6.The author in this case states in no uncertain terms that no recourse to justice was possible owing to the existence of Ordinance No. 06-01 (Views, paras. 2.7 and 6.6). According to articles 45 and 46 of that ordinance, in cases of enforced disappearance such as this one, legal proceedings may not be brought against individuals or groups who are members of any branch of the defence or security forces, and any person making such a complaint or allegation is liable to a term of imprisonment of 3 to 5 years or a fine of between 250,000 and 500,000 Algerian dinars.

7.In individual opinions in other similar cases involving Algeria, I have explained the reasons why the Committee ought to address the incompatibility of Ordinance No. 06-01 with the Covenant in light of article 2, paragraph 2, and why its application to the victims is a violation of that provision of the Covenant in each particular case. My arguments apply in this case too: in this communication, the Committee is fully empowered to set the legal framework for consideration of the facts before it, as on 27 February 2006 the State party adopted Ordinance No. 06-01, prohibiting all recourse to the courts to shed light on the most serious offences such as enforced disappearance; the effect of this ordinance is to provide impunity for serious human rights violations, and the author, Hafsa Boudjemai, complains that she was unable to take legal action because of it.

8.In enacting this legislation, the State party adopted a provision that runs counter to the obligation established in article 2, paragraph 2, of the Covenant. That in itself is a violation that the Committee should have mentioned in its decision.

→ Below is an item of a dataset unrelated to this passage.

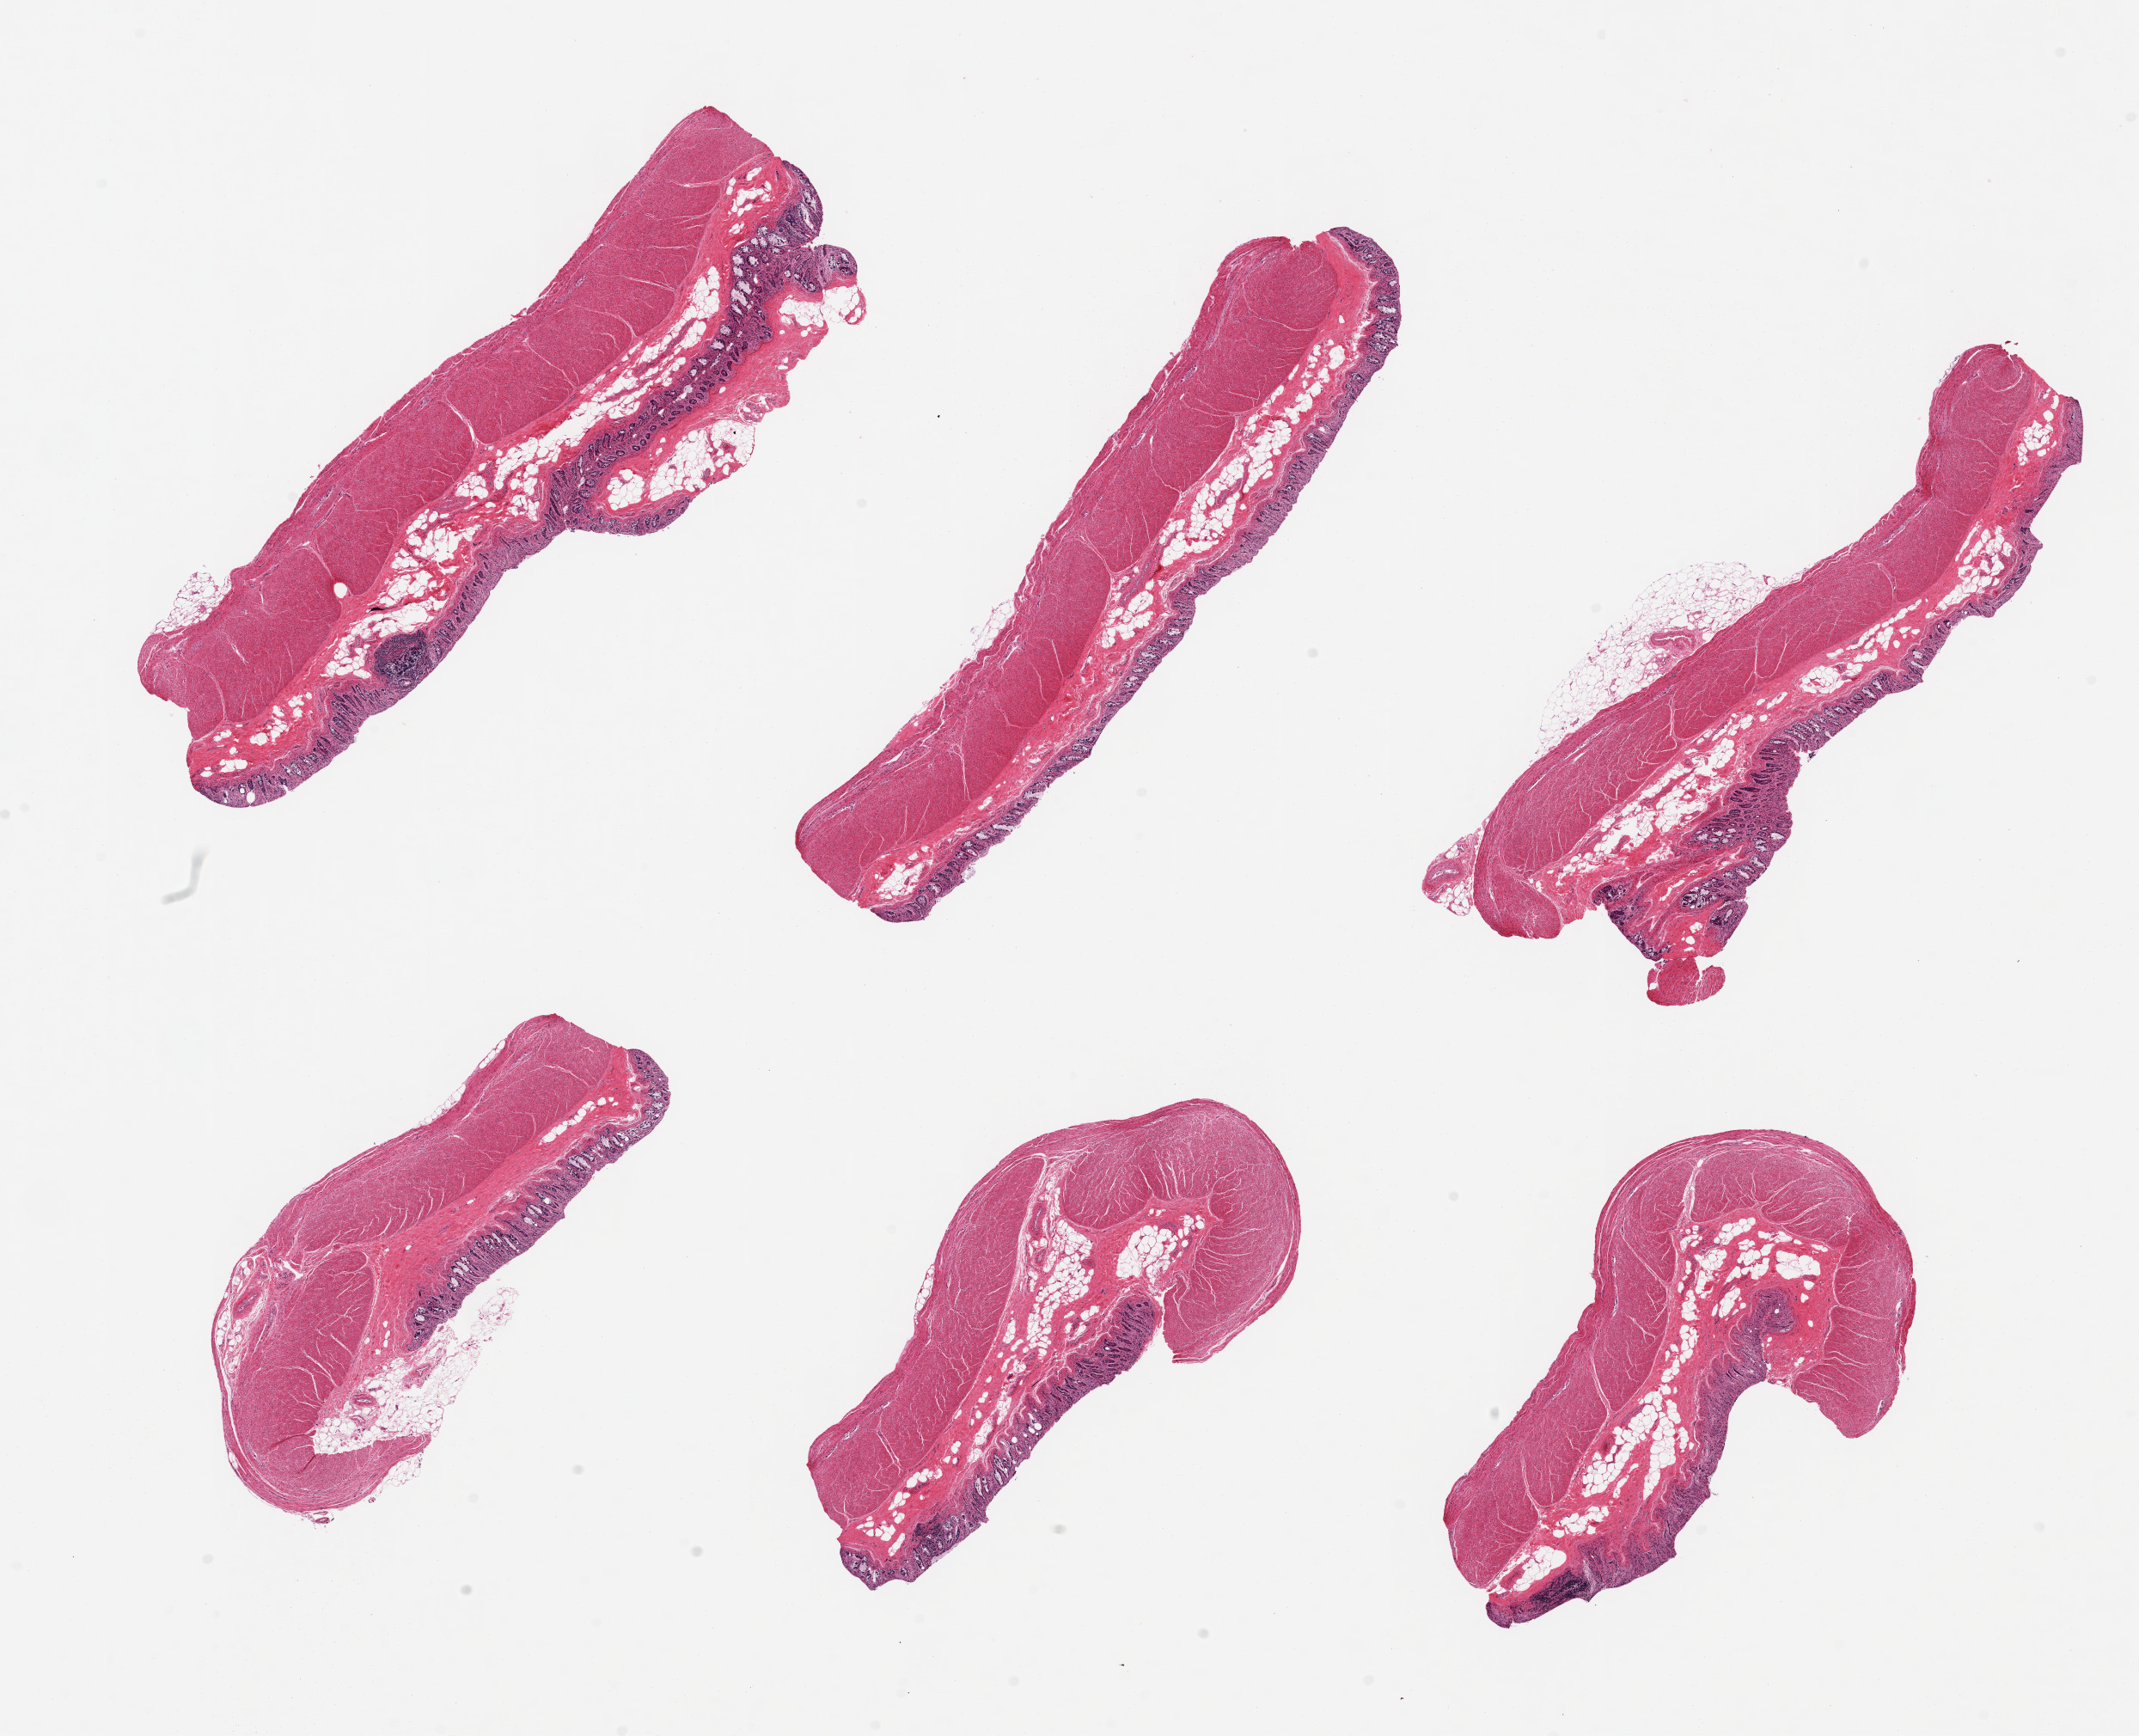
Digitized hematoxylin and eosin (H&E)-stained section, low-resolution overview of the scanned area, about 19.7 x 16.0 mm, PAXgene-fixed paraffin-embedded (PFPE) section, target tissue: sigmoid colon, donor tissue sample.
* pathologist's review note for this sample: 6 pieces, confirmed target muscularis; ~15-20% 'contaminant' mucosa present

9.Even if the Committee believes that a violation of article 2 can be found only in connection with another provision of the Covenant, the finding in this case should have been a violation of article 2, paragraph 2, in connection with, or read in conjunction with, articles 6, 7, 9, 10 and 16 of the Covenant.

10.Consequently, the Committee should have established that, as reparation, Ordinance No. 06-01 should be made to comply with the international obligations of the State party through the amendment of articles 45 and 46, which are inherently incompatible with the Covenant.

[Done in English, French and Spanish, the Spanish text being the original version. Subsequently to be issued also in Arabic, Chinese and Russian as part of the Committee’s annual report to the General Assembly.]